**EXERCISE AIM:** Every line of the material must appear in the answer exactly as it does here.

**GIVEN MATERIAL:**
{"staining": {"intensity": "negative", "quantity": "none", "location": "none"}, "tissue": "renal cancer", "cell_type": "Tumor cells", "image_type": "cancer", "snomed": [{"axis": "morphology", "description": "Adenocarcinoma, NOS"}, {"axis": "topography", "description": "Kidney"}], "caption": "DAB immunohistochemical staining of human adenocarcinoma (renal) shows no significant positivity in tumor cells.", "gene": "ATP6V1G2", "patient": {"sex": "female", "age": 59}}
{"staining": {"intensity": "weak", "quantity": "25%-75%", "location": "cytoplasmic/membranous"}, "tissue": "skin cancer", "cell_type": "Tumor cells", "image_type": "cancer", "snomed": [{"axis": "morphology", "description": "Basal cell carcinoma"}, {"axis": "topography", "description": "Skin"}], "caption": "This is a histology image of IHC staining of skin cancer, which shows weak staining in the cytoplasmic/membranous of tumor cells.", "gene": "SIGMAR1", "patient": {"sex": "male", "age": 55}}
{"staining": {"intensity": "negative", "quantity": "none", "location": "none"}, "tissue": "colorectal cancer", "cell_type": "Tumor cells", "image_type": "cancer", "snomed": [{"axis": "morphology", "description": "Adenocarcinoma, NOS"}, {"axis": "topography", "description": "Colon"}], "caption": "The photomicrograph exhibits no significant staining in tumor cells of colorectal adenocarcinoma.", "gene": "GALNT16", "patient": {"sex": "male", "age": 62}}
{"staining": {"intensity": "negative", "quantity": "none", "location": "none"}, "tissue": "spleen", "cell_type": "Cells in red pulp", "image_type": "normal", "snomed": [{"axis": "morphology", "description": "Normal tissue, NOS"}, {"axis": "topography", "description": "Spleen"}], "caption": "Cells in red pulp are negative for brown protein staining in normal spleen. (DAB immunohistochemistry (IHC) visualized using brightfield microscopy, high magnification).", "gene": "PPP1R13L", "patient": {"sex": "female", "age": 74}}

**COMPLETED EXERCISE:**
{"staining": {"intensity": "negative", "quantity": "none", "location": "none"}, "tissue": "renal cancer", "cell_type": "Tumor cells", "image_type": "cancer", "snomed": [{"axis": "morphology", "description": "Adenocarcinoma, NOS"}, {"axis": "topography", "description": "Kidney"}], "caption": "DAB immunohistochemical staining of human adenocarcinoma (renal) shows no significant positivity in tumor cells.", "gene": "ATP6V1G2", "patient": {"sex": "female", "age": 59}}
{"staining": {"intensity": "weak", "quantity": "25%-75%", "location": "cytoplasmic/membranous"}, "tissue": "skin cancer", "cell_type": "Tumor cells", "image_type": "cancer", "snomed": [{"axis": "morphology", "description": "Basal cell carcinoma"}, {"axis": "topography", "description": "Skin"}], "caption": "This is a histology image of IHC staining of skin cancer, which shows weak staining in the cytoplasmic/membranous of tumor cells.", "gene": "SIGMAR1", "patient": {"sex": "male", "age": 55}}
{"staining": {"intensity": "negative", "quantity": "none", "location": "none"}, "tissue": "colorectal cancer", "cell_type": "Tumor cells", "image_type": "cancer", "snomed": [{"axis": "morphology", "description": "Adenocarcinoma, NOS"}, {"axis": "topography", "description": "Colon"}], "caption": "The photomicrograph exhibits no significant staining in tumor cells of colorectal adenocarcinoma.", "gene": "GALNT16", "patient": {"sex": "male", "age": 62}}
{"staining": {"intensity": "negative", "quantity": "none", "location": "none"}, "tissue": "spleen", "cell_type": "Cells in red pulp", "image_type": "normal", "snomed": [{"axis": "morphology", "description": "Normal tissue, NOS"}, {"axis": "topography", "description": "Spleen"}], "caption": "Cells in red pulp are negative for brown protein staining in normal spleen. (DAB immunohistochemistry (IHC) visualized using brightfield microscopy, high magnification).", "gene": "PPP1R13L", "patient": {"sex": "female", "age": 74}}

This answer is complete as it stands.